- Der Forumsthread -
···

# argv Warum? Wofür? Weshalb?



## Digital Man (7. Mrz 2004)

Moin!

Mein Prof hat in seiner Lösung die Aufgabe mit mit 


```
public static void main( String argv[] ) {
      /* hier könnte wie beim Client die Port-Adresse eingelesen werden */
      Server server = new Server( PortAdresse.PORT );
      server.listen();
      server.empfangeNachricht();
      server.sendeNachricht();
```
gelöst.

Ich hab praktisch dieselbe Lösung....nur mit...

```
public static void main(String[] args)  
		{
			
			Server_VersionDigi server=new Server_VersionDigi(PortAdresse.PORT);
			server.listen();
			server.empfangeNachricht();
			server.sendeNachricht();
		}
```

und läuft nicht richtig.... 

Das wird wohl damit zusammenhängen das ich nicht weiss wo der Unterschied zwischen args und argv ist.

Kann mir bitte jemand den Unterschied erklären oder ne URL geben wo das steht? Ich konnte leider nichts darüber finden. 

Dankeeee


----------



## Roar (7. Mrz 2004)

*lol* da gibts keinen unterschied, das is doch nur ein variablenname... du kannst auch scheriben:

```
public static void main(String[] kartoffelsalat)
```

der fehler liegt in deinem programm


----------



## Digital Man (7. Mrz 2004)

oha...das ist ma blöd  ???:L  

THX für die Ultraschnelle Antwort


----------

···

- Die Einträge -
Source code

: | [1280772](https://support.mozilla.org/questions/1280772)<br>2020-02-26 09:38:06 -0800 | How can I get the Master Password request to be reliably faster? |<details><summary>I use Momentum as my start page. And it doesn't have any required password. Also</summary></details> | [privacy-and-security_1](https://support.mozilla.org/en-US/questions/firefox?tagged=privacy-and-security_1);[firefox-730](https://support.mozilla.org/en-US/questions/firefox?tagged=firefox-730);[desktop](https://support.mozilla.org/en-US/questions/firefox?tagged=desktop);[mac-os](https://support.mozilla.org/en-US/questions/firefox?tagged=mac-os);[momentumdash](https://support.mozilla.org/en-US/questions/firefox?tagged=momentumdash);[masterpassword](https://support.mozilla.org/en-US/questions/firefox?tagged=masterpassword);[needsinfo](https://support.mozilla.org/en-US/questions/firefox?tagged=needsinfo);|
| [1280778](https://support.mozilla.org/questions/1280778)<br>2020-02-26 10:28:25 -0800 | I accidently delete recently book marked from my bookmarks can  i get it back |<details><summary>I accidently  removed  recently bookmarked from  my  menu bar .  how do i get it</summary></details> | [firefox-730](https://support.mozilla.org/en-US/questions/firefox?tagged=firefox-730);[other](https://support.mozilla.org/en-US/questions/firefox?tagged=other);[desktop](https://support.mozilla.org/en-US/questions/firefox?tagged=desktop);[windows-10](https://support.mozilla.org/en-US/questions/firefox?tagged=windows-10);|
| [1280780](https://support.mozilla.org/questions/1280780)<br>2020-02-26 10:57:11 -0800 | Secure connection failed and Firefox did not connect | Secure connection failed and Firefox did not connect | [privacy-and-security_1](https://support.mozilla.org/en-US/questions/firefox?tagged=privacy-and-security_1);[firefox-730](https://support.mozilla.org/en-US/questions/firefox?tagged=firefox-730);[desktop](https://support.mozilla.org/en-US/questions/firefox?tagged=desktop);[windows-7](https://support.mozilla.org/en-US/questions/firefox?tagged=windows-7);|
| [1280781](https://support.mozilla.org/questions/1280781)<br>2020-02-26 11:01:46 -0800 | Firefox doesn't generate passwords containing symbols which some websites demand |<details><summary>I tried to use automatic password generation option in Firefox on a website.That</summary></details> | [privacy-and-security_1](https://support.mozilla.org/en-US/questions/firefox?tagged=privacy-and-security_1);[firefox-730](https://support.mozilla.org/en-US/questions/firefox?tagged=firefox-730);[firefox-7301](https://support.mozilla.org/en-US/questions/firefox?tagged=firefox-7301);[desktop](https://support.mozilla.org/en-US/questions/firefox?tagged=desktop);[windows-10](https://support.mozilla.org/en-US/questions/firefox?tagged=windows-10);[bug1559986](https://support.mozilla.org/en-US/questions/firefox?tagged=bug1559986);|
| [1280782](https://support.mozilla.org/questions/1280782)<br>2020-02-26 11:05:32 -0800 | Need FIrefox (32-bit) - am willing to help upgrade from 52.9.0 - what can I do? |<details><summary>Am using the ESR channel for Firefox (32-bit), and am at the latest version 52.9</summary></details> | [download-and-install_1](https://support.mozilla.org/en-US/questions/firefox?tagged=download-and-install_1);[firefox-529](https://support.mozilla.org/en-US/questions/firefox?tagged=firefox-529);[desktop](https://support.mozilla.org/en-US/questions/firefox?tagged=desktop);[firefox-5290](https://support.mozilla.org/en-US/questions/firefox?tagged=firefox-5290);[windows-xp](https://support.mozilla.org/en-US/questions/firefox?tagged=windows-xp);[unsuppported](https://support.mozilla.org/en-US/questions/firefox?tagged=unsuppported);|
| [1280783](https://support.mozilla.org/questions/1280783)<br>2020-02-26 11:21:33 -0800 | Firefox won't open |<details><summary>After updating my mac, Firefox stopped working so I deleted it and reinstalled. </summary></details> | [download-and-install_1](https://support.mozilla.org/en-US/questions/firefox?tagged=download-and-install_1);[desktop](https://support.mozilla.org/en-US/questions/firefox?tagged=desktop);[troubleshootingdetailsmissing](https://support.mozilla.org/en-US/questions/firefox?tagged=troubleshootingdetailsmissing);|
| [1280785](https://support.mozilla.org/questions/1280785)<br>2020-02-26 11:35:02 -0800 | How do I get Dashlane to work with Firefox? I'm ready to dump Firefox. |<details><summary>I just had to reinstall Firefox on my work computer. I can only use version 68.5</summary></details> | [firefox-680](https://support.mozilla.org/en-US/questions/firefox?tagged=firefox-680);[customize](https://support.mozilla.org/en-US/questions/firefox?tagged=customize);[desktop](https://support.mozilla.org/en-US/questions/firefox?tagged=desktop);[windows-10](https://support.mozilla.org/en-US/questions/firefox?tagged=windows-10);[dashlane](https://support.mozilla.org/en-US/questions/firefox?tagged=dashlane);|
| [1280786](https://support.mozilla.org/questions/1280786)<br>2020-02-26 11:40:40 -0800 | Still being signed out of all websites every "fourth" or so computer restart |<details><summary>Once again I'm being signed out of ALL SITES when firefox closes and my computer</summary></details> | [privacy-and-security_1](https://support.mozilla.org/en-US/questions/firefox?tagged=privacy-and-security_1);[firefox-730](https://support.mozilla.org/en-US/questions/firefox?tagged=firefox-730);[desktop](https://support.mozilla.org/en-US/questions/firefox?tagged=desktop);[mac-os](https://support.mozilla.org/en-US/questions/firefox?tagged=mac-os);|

···

- Aufgabe -
Beantworte zum Forumsthread über argv und args diese Fragen:
(a) Was übergeben beide Codeversionen dem Konstruktor als Port?
(b) Wie heißt die Klasse in der Version von Digital Man?
(c) Welchen Variablennamen nennt Roar als Beispiel?

- Lösung -
(a) Beide übergeben PortAdresse.PORT.
(b) Die Klasse heißt Server_VersionDigi.
(c) Roar nennt kartoffelsalat.